■ Page text:
↓↓↓

Figure 2Interplays of interleukin-23 (IL-23), IL-6, signal transducer and activator of transcription 3 (STAT3), and retinoid-related orphan receptor γt (RORγt) in the differentiation of pathogenic T helper 17 (Th17) cells. IL-23 and IL-6 signals activate the JAK–STAT signaling pathway, inducing a strong phosphorylation and dimerization of STAT3. STAT3 homodimers induce the expression and nuclear translocation of RORγt, which in turn promotes Th17 responses by activating Th17 gene promoters, including Il17a, Il17f, Il22, Il26, Il23r, Csf-2, Ccr6, and Ccl20. In addition, IL-23 signaling-induced transcription factor Blimp-1 enhances pathogenic Th17 function by co-localizes RORγt and STAT-3 at Il17a, Il23r, and Csf-2 enhancer sites.

↑↑↑

■ Material supplied:
↓↓↓

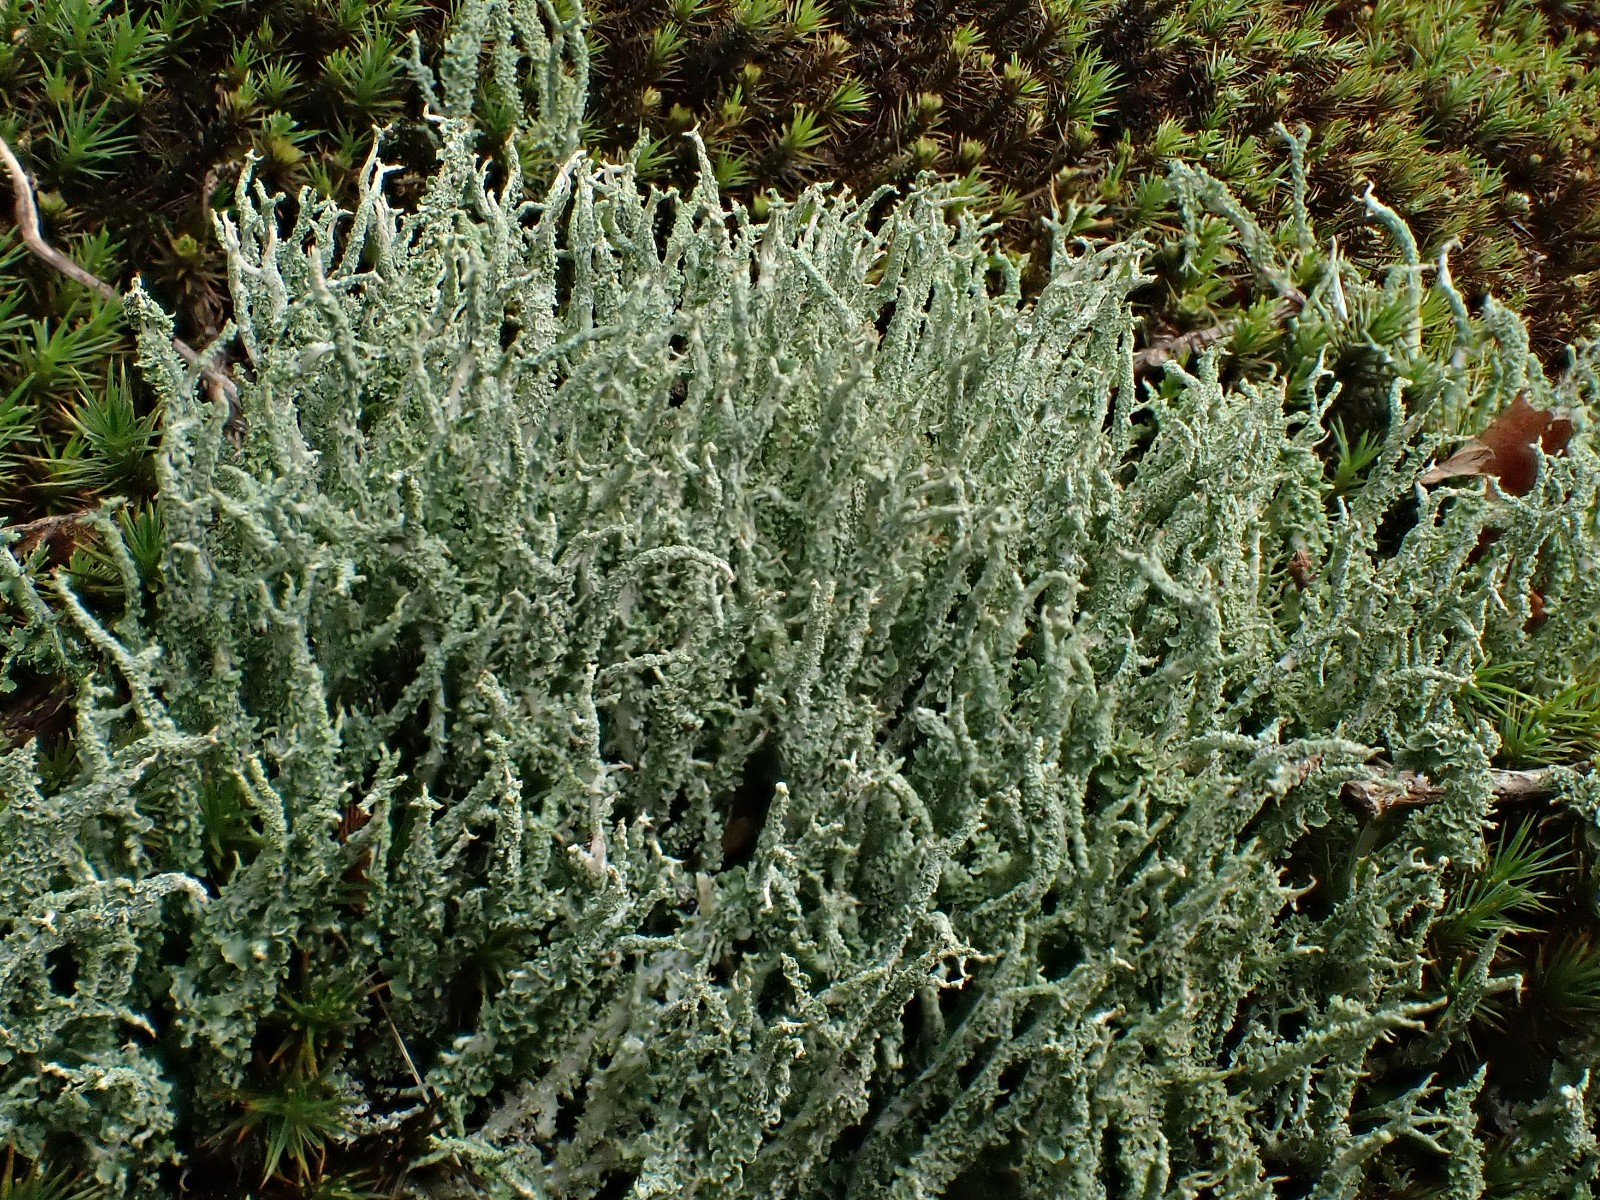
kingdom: Fungi
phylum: Ascomycota
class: Lecanoromycetes
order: Lecanorales
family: Cladoniaceae
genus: Cladonia
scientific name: Cladonia scabriuscula
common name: ru bægerlav
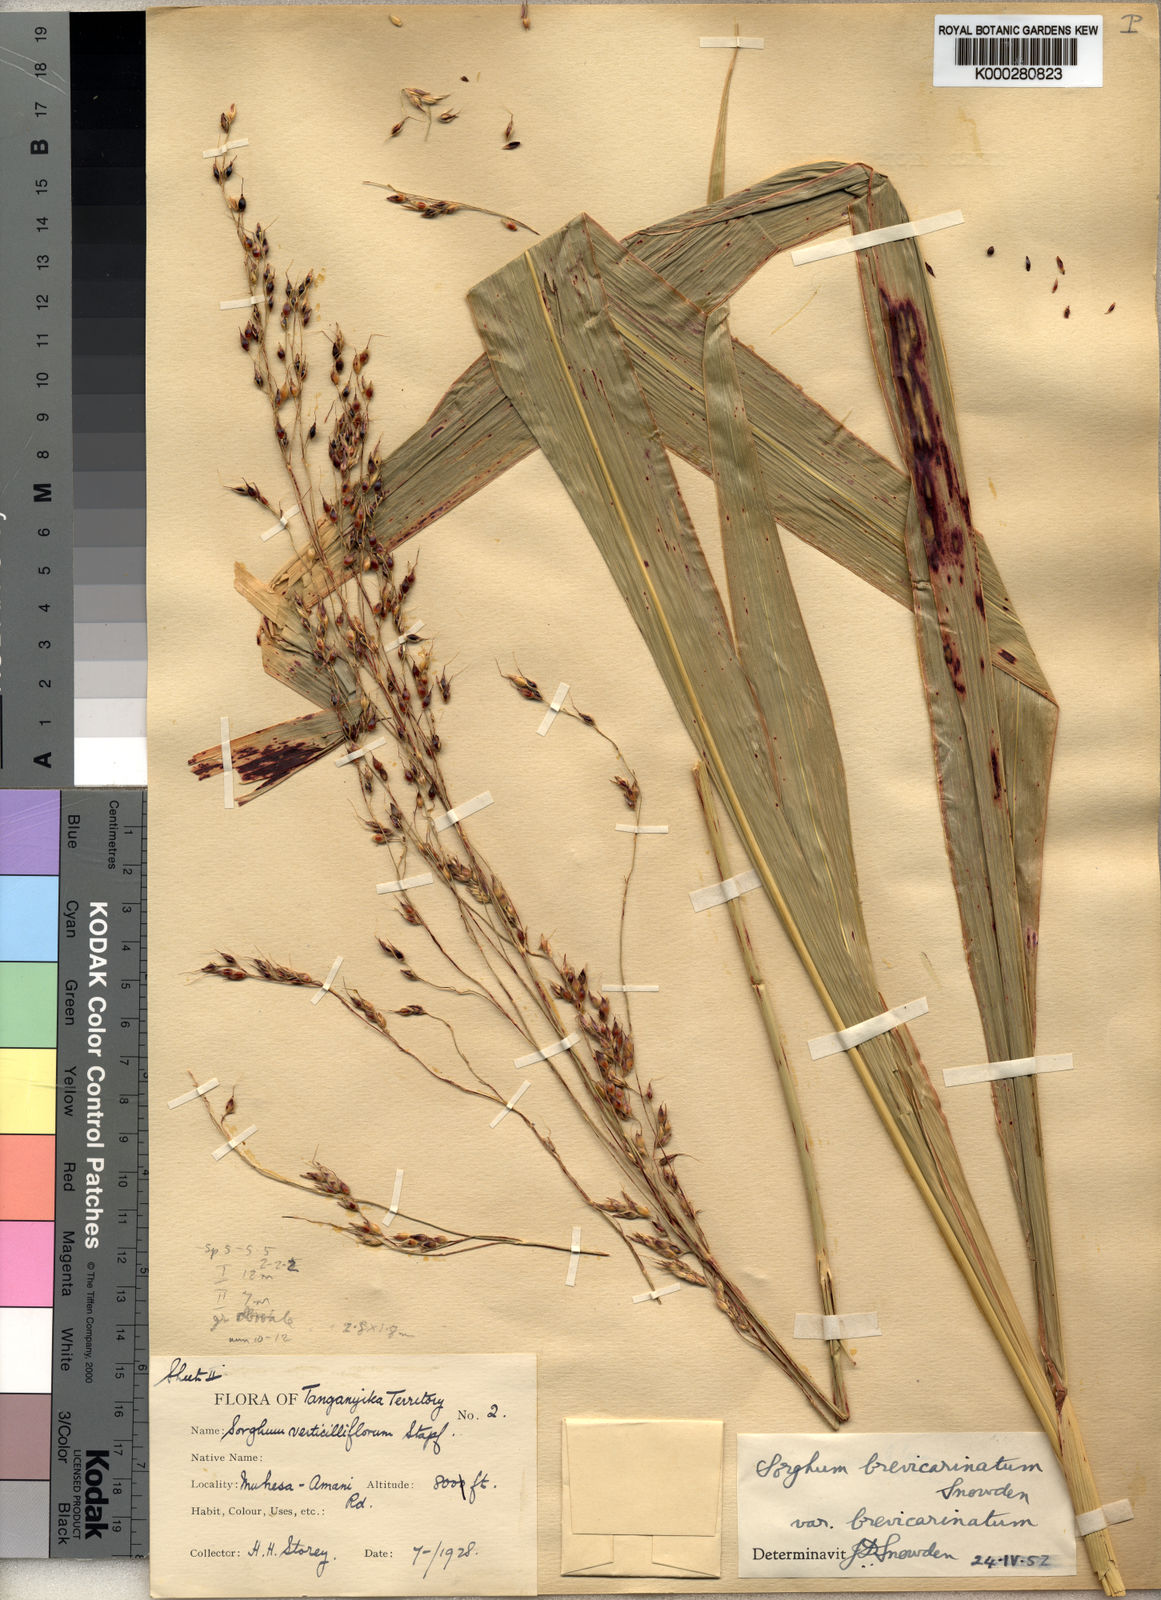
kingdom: Plantae
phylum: Tracheophyta
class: Liliopsida
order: Poales
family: Poaceae
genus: Sorghum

↑↑↑

Rewrite the part of the figure caption starting at "Figure 2Interplays of" and ending at "Csf-2 enhancer sites.", swapping "dimerization" for "oligomerization". The lines are not needed for this.

■ Task response:
Figure 2Interplays of interleukin-23 (IL-23), IL-6, signal transducer and activator of transcription 3 (STAT3), and retinoid-related orphan receptor γt (RORγt) in the differentiation of pathogenic T helper 17 (Th17) cells. IL-23 and IL-6 signals activate the JAK–STAT signaling pathway, inducing a strong phosphorylation and oligomerization of STAT3. STAT3 homodimers induce the expression and nuclear translocation of RORγt, which in turn promotes Th17 responses by activating Th17 gene promoters, including Il17a, Il17f, Il22, Il26, Il23r, Csf-2, Ccr6, and Ccl20. In addition, IL-23 signaling-induced transcription factor Blimp-1 enhances pathogenic Th17 function by co-localizes RORγt and STAT-3 at Il17a, Il23r, and Csf-2 enhancer sites.